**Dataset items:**
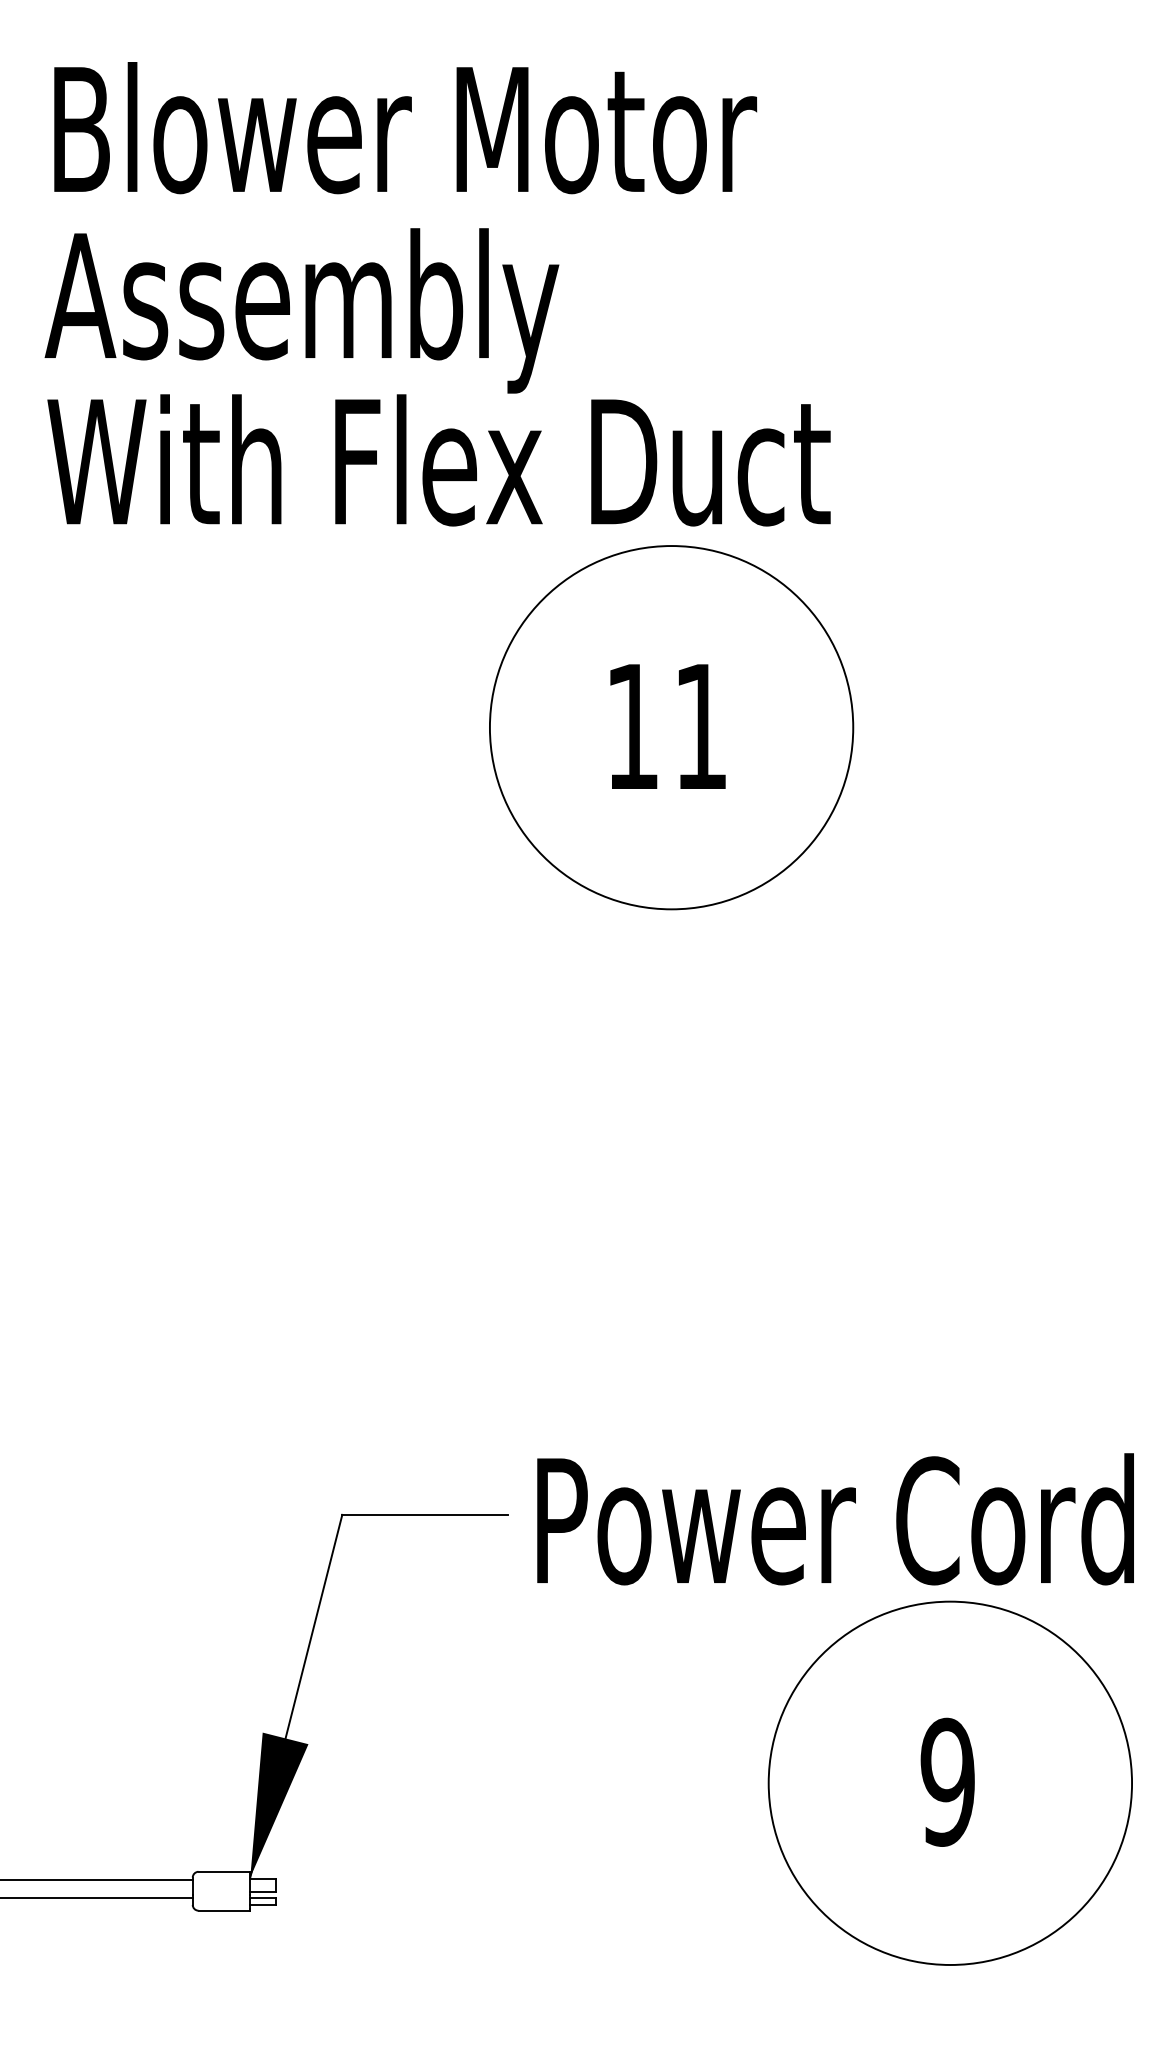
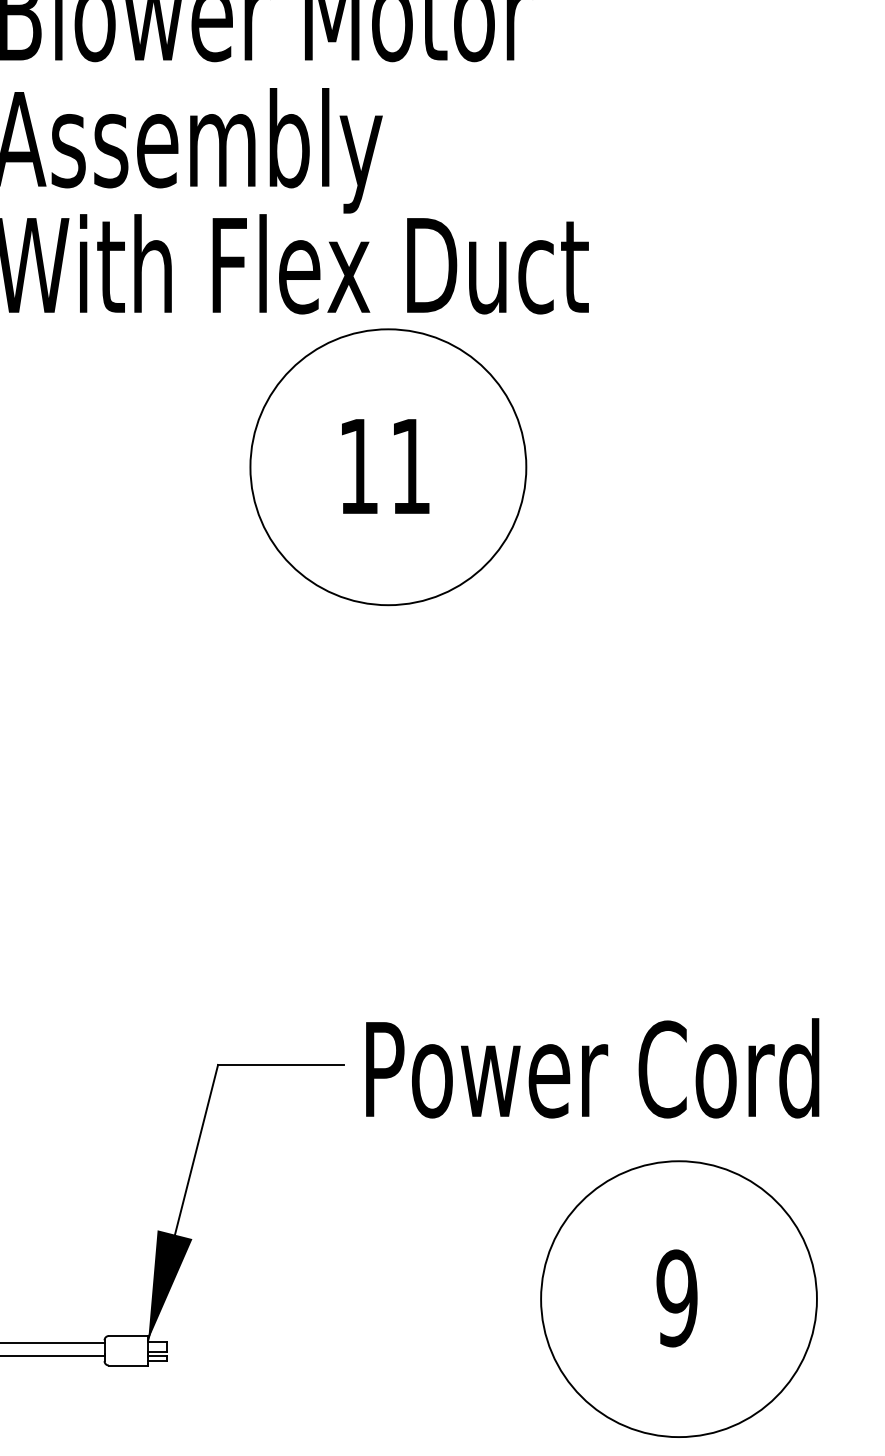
part: (671, 727) -> (388, 467), moved
part: (949, 1782) -> (678, 1298), moved

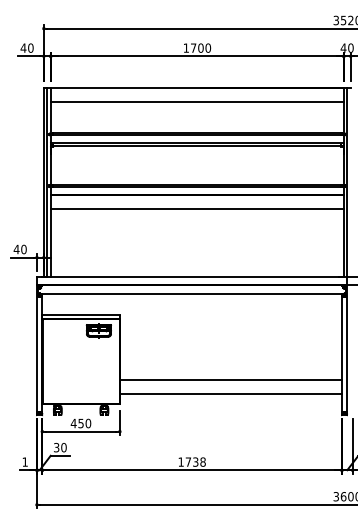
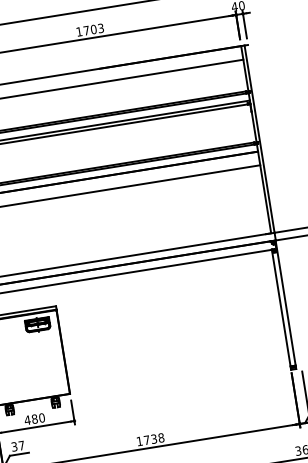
text: (208, 47) -> (101, 27), 1700 -> 1703
line: (230, 380) -> (175, 353), removed
line: (230, 394) -> (177, 366), removed
text: (80, 423) -> (34, 419), 450 -> 480
text: (63, 447) -> (21, 445), 30 -> 37

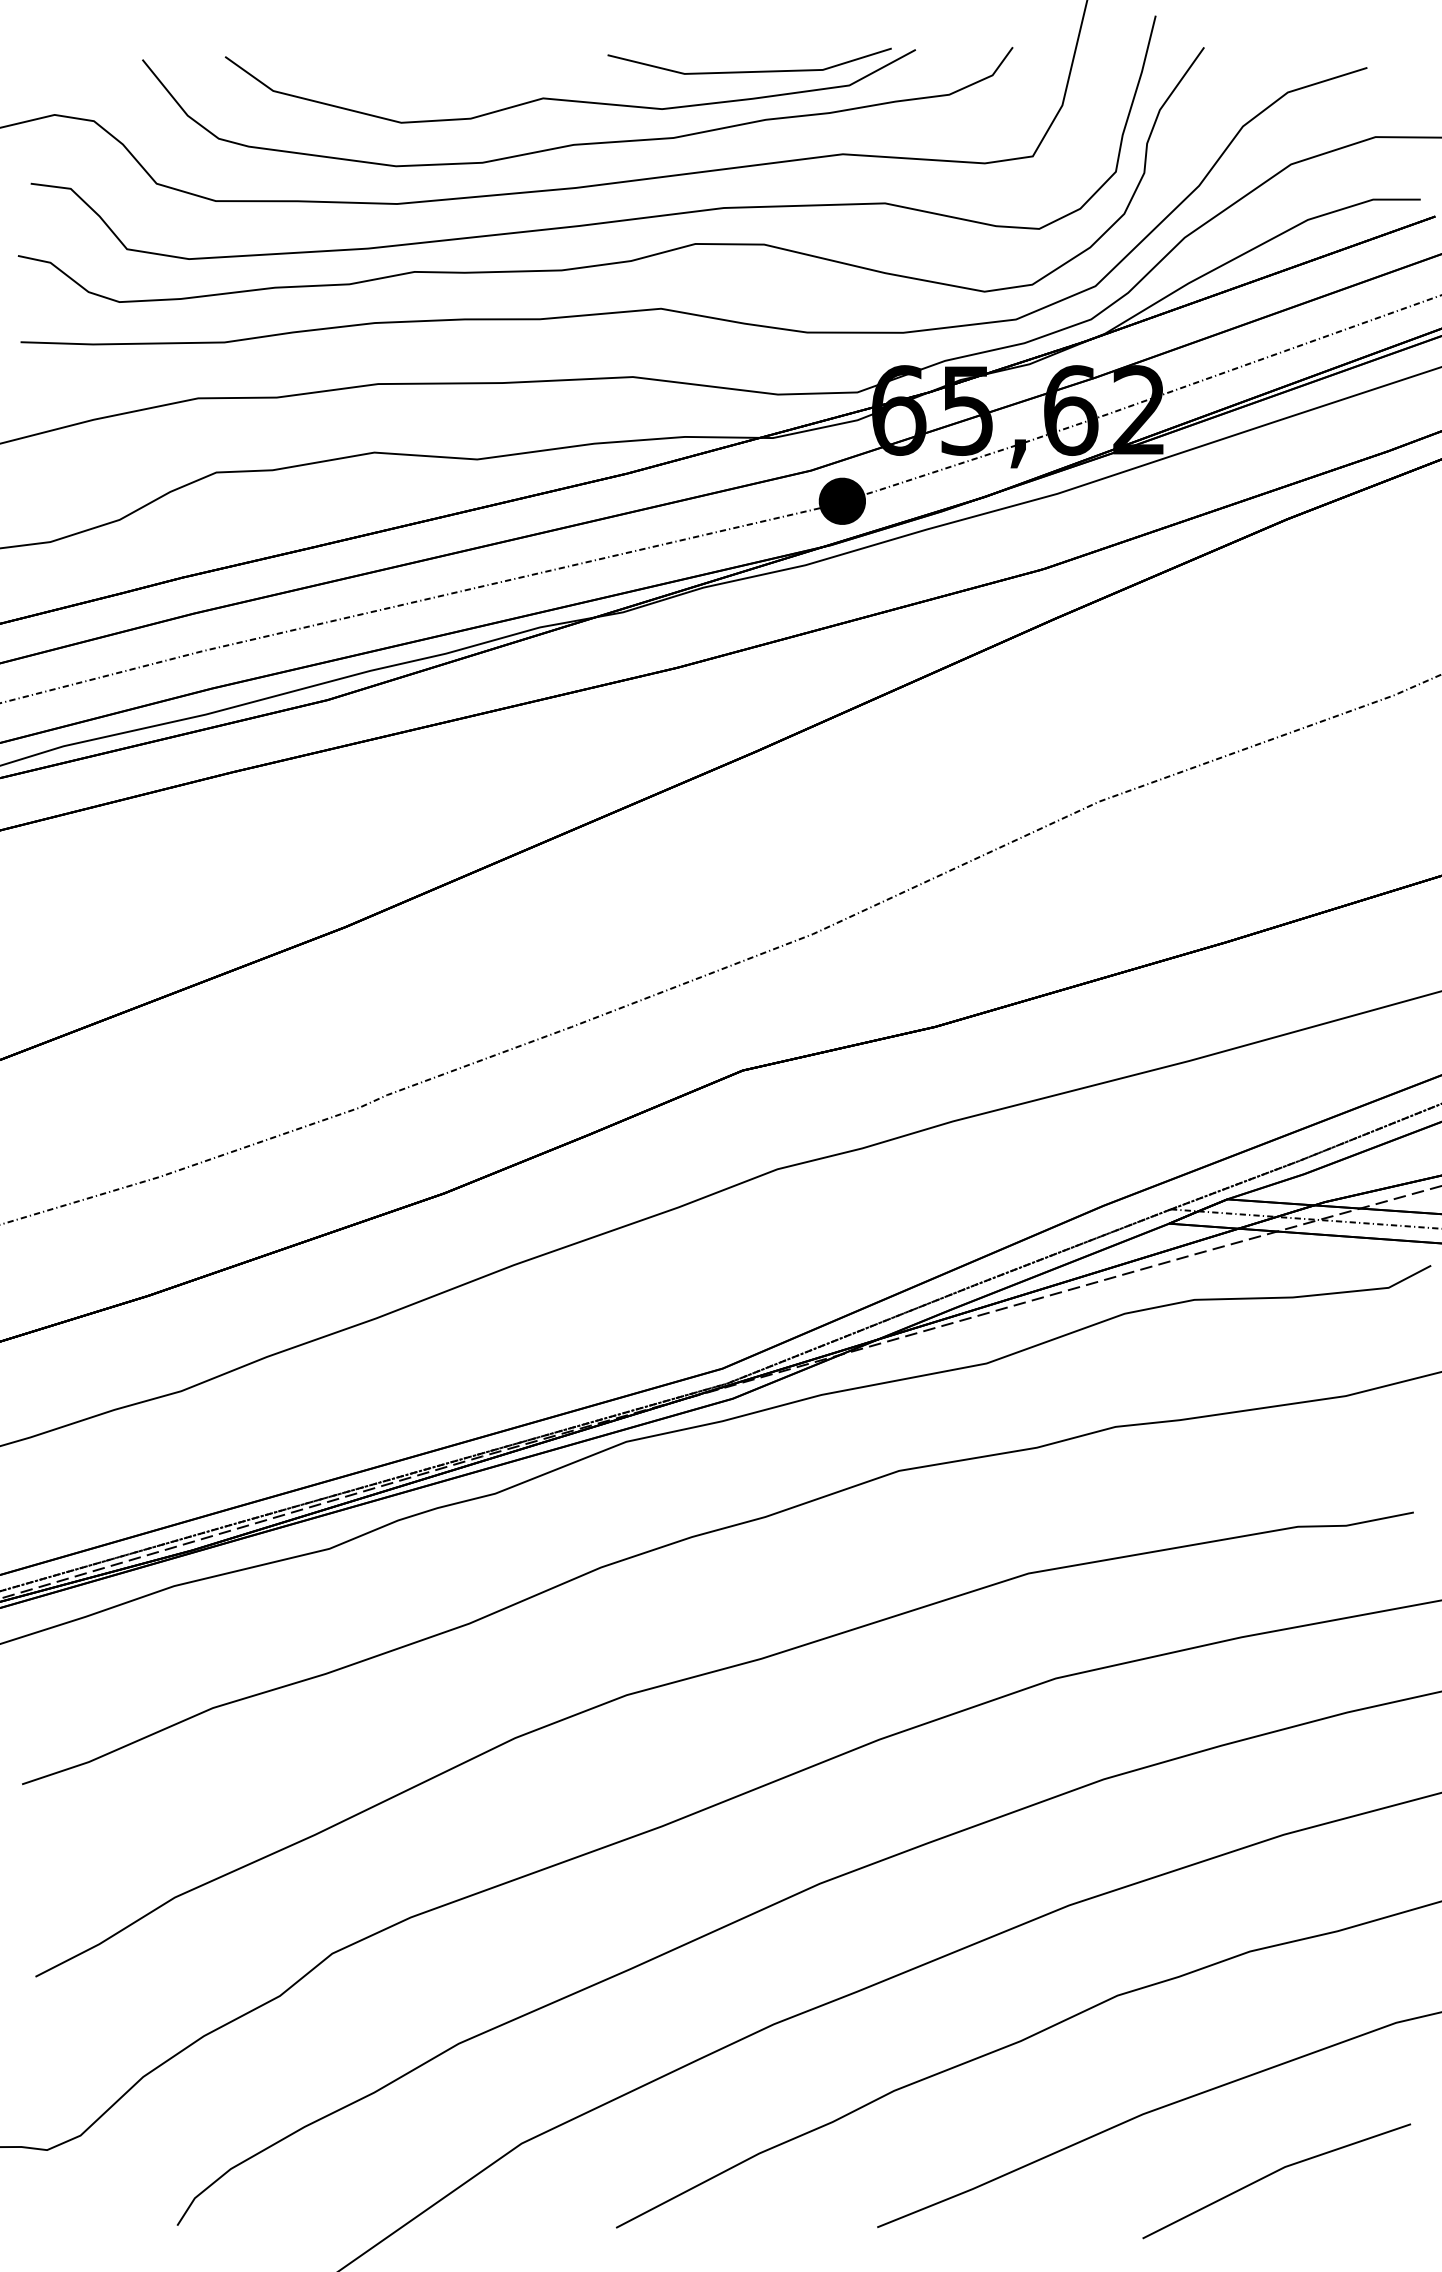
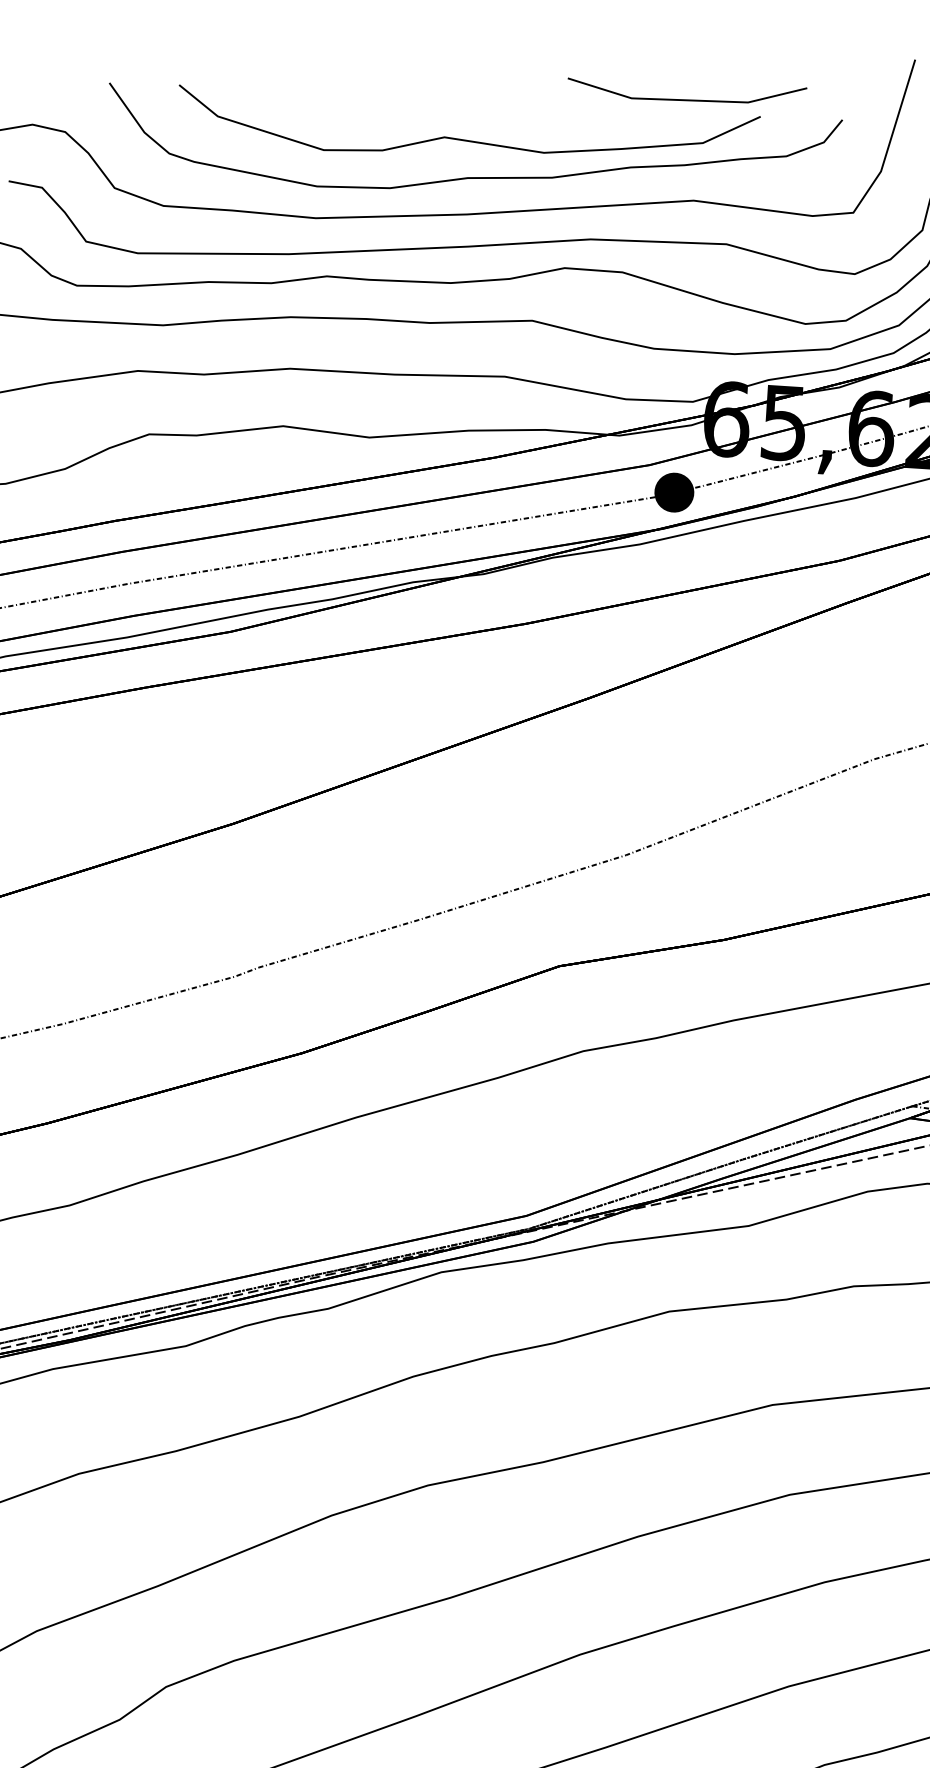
part: (749, 71) -> (686, 99), moved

**Work request:** Retype the entries word for word. Omit any images.

**Answer to the exercise:**
part: (671, 727) -> (388, 467), moved
part: (949, 1782) -> (678, 1298), moved

text: (208, 47) -> (101, 27), 1700 -> 1703
line: (230, 380) -> (175, 353), removed
line: (230, 394) -> (177, 366), removed
text: (80, 423) -> (34, 419), 450 -> 480
text: (63, 447) -> (21, 445), 30 -> 37

part: (749, 71) -> (686, 99), moved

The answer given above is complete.